TEXTAUSZUG →
________

Es wird spät in Khayelitsha. Hier eine abendlich beleuchtete Palme in meiner Straße. |
Wieder
wie am Anfang, wenig Zeit trennt mich von meinem Aufbruch, ich kann
es kaum erwarten was nun auf mich zukommt. Gut, ich hoffe natürlich
von einem Autounfall absehen zu können, bis jetzt sieht das trotz
etwa 15 fach höherem Risiko vielversprechend aus. Ne, im Ernst, ich
glaube das kann ich diesmal vermeiden.
Als
dann, nur noch ein paar saftige Stunden auf afrikanischem Boden.
Zurückblickend habe ich in letzter Zeit viel erleben dürfen, nicht
zuletzt einen nochmaligen Besuch meiner Schwester, habe aber auch
schon einige Abschiede darunter gehabt.
Seit
ein paar Wochen ist ein ganz bestimmtes Projekt an der Schule
intensiv am laufen: ermöglicht durch drei Spenden, wird an der
Schule von der dritten Klasse gerade ein Haus gebaut. Ein echtes
Steinhaus. Ich hatte schon monatelang gearbeitet (ohne Kinder), habe
überlegt und gezeichnet wie das Haus denn aussehen sollte, habe auch
eine Baugenehmigung bekommen.
Dann haben mich meine Pläne in die
verschiedensten Läden geführt um das Material zu besorgen. Mit der
dritten Klasse haben wir dann Wünsche für das entstehende Haus auf
kleine Zettel geschrieben und in eine Holzbox getan, die später in
Anwesenheit aller Drittklässler im Fundament als “Grundbox”
versenkt wurde. Mittlerweile ist das sehr massive Fundament fertig
gegossen und es wurde angefangen mit großem Fleiß zu mauern.
Täglich können die Kinder sehen, wie die Mauern des neuen
Gartengerätehäuschens wachsen.
Konzentration zur Perfektion |
Mit großen Augen werden dann am
Folgetag die getrockneten Wände abgeklopft. Die Wände sind
mittlerweile so hoch, dass die Kinder nicht mehr oben ankommen zum
mauern. Mit einer Gruppe habe ich sogar schon angefangen, Dachbalken
zuzusägen. Nur merke ich: meine Zeit in Khayelitsha neigt sich dem
Ende zu, ich werde es nicht mehr schaffen das Haus mit der dritten
Klasse fertig zu stellen. An meine Stelle wird mein Mitfreiwilliger
treten. Er ist zwei Wochen länger hier als ich und wird das Haus
fertig stellen.

________

AUFGABENSTELLUNG →
Was wurde laut dem Textauszug in die Holzbox getan, die später im Fundament versenkt wurde?

DATENBLOCK →
________

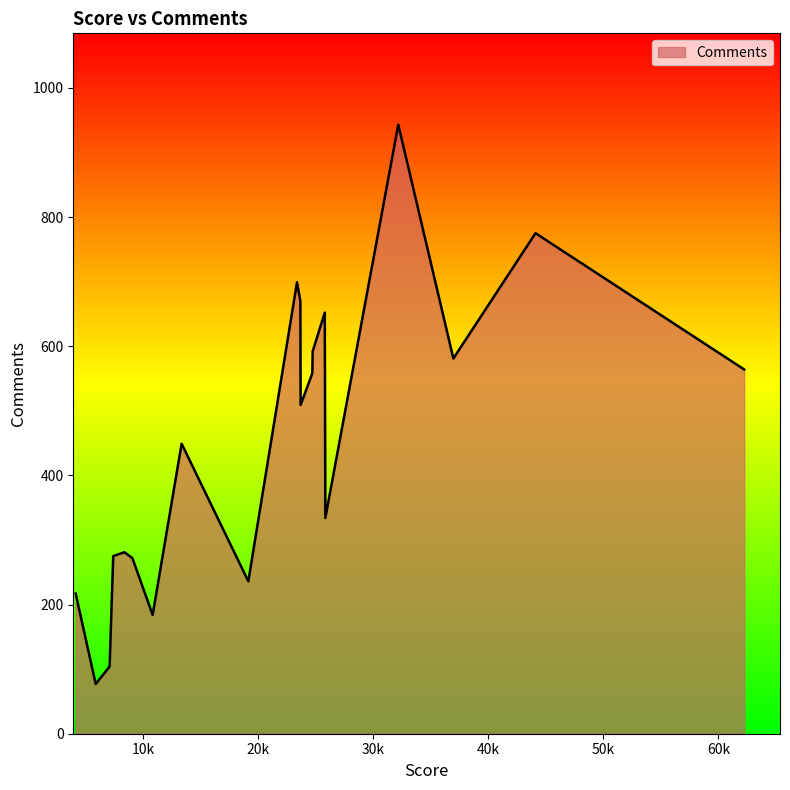

What is the greatest value displayed?

943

________

LÖSUNG →
Kleine Zettel, auf die die dritte Klasse Wünsche für das entstehende Haus geschrieben hatte.